Medizin.- In Deutschland leben etwa drei Millionen Kinder bei psychisch kranken Eltern. Auf dem Kongress der Deutschen Gesellschaft für Psychiatrie, Psychotherapie und Nervenheilkunde in Berlin wurden Projekte vorgestellt, die diesen Kindern helfen sollen.

Von Volkart Wildermuth |
    Drei Millionen Kinder leben in Deutschland in Familien mit einem psychisch kranken Elternteil. Drei Millionen Kinder, die selbst ein erhöhtes Risiko haben, depressiv zu werden, zur Flasche zu greifen oder Wahnvorstellungen zu entwickeln. Beispiel Schizophrenie:

    "Also, das Risiko der Gesamtbevölkerung beträgt ein Prozent und das Risiko von Kindern schizophren erkrankter Eltern beträgt 13 Prozent, nur um ein Beispiel zu nennen, es gibt eine mehrfach erhöhte Auffälligkeits- und Krankheitsrate."

    Die Familientherapeutin Dr. Silke Wiegand-Grefe von der Poliklinik für Psychiatrie und Psychotherapie am Universitätsklinikum Hamburg-Eppendorf erklärt das durch einen Teufelskreis aus drei Faktoren. Erstens erben diese Kinder von ihren Eltern ein genetisches Risiko. Zweitens fehlt ihnen im Babyalter eine verlässliche Bindungsperson, die ihnen Sicherheit vermittelt. Und drittens haben diese durch die ersten beiden Faktoren besonders verletzlichen Kinder oft mit sehr großen Belastungen zu kämpfen. Scheidung, Isolation, Arbeitslosigkeit, Armut setzen die Familien psychisch Kranker unter Druck. Erster Ansatz für den Schutz der Kinder ist die Behandlung der Eltern, aber das reicht oft nicht aus. So erlebt jede zehnte Mutter nach der Geburt eine Phase der Depression, wenn sie in diesen wichtigen Monaten aber kaum auf ihr Neugeborenes reagiert, verändert sich auch das Baby.
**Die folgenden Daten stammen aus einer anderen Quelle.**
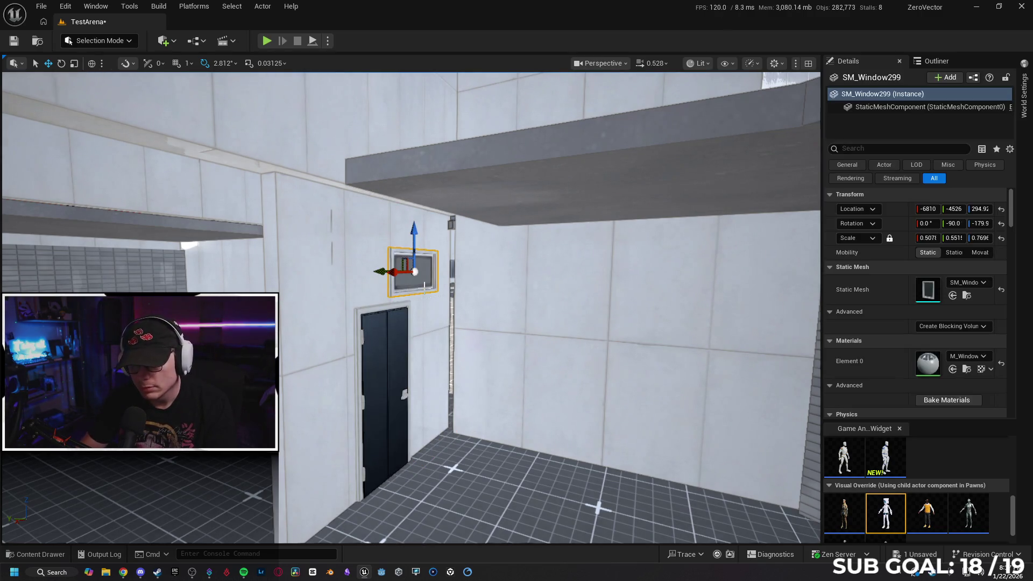
key("Delete")
left_click(428, 359)
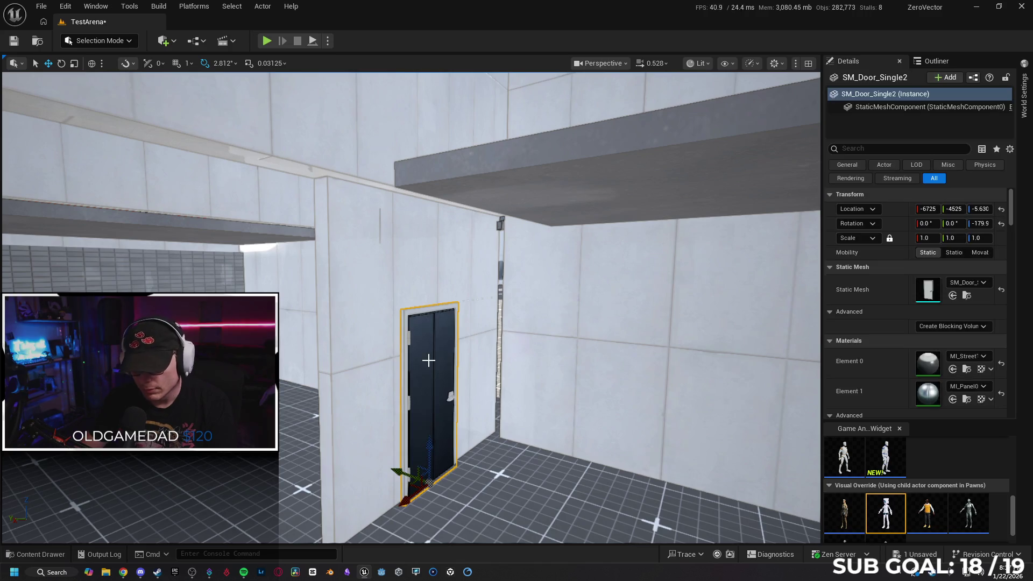
key("Delete")
- Inspect the exterior wall strip, tall wall panel and cable joint, then clear the selection
left_click_drag(523, 349, 523, 349)
left_click(523, 349)
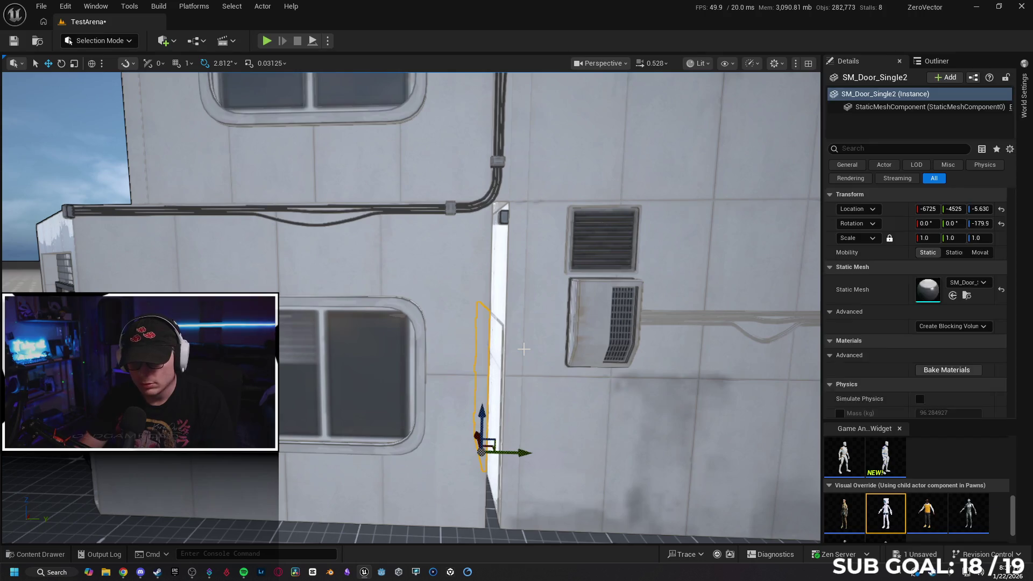
key("ctrl+z")
left_click(523, 349)
key("ctrl+z")
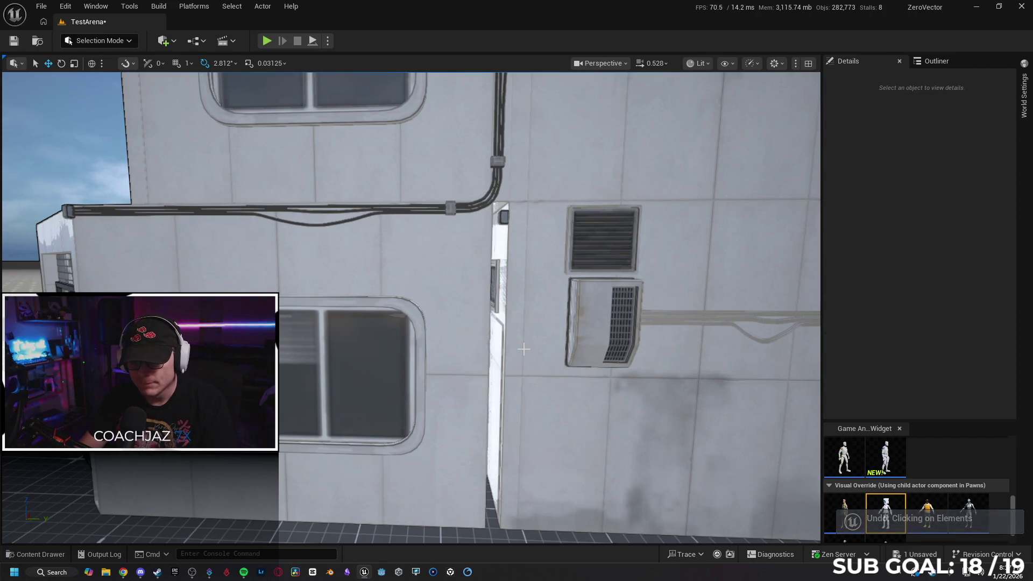
left_click(522, 348)
left_click_drag(521, 347, 521, 348)
left_click(501, 200)
key("Escape")
left_click_drag(496, 200, 496, 200)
    "Häufig sehen wir dann auch Kinder, die sich zurückziehen, die den Blickkontakt meiden, die nicht lautieren, die sich von der Mutter abwenden und die sozusagen, was ihre Körperspannung betrifft, die erschlaffen und sich sozusagen zurückziehen."

    Die Psychologin Dr. Brigitte Ramsauer kann solche Mütter in einer Tagesklinik am Universitätsklinikum Hamburg-Eppendorf aufnehmen und unterstützen. Gemeinsam mit der Therapeutin lernt die Mutter, die Signale ihres Kindes zu deuten und auf sie zu reagieren. Und das Baby erfährt, dass seine Kontaktversuche Erfolg haben können. Fast genauso wichtig wie die Therapien sind konkrete Hilfen, angefangen bei Kochtipps bis hin zu einem strukturierten Tagesablauf mit dem Baby. Die Depression der Mutter an sich lässt sich auch anders behandeln, in dieser umfassenden Betreuung gelingt es aber vielen Müttern, trotz ihrer psychischen Krankheit eine stabile Beziehung zu ihrem Baby aufzubauen. Bei Kleinkindern steht die sichere Bindung im Mittelpunkt, bei älteren Kindern spielen andere Faktoren eine Rolle.

    "Wenn ein Elternteil im Wahnsystem lebt, sich verfolgt fühlt, fremdgesteuert fühlt und so weiter, dass ein Kind das nicht einordnen kann und da Probleme hat, das zu verstehen, das ist ganz plausibel und ganz nachvollziehbar."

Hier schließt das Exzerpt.